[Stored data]
* * *
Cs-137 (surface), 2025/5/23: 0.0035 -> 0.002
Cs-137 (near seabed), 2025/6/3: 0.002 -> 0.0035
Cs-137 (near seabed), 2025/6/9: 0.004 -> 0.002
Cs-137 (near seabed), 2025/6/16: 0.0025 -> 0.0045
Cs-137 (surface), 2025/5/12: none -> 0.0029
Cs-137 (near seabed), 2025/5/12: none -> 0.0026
* * *
● **Aim of the exercise**
All of the entries above must be transcribed exactly.

● **Final answer**
Cs-137 (surface), 2025/5/23: 0.0035 -> 0.002
Cs-137 (near seabed), 2025/6/3: 0.002 -> 0.0035
Cs-137 (near seabed), 2025/6/9: 0.004 -> 0.002
Cs-137 (near seabed), 2025/6/16: 0.0025 -> 0.0045
Cs-137 (surface), 2025/5/12: none -> 0.0029
Cs-137 (near seabed), 2025/5/12: none -> 0.0026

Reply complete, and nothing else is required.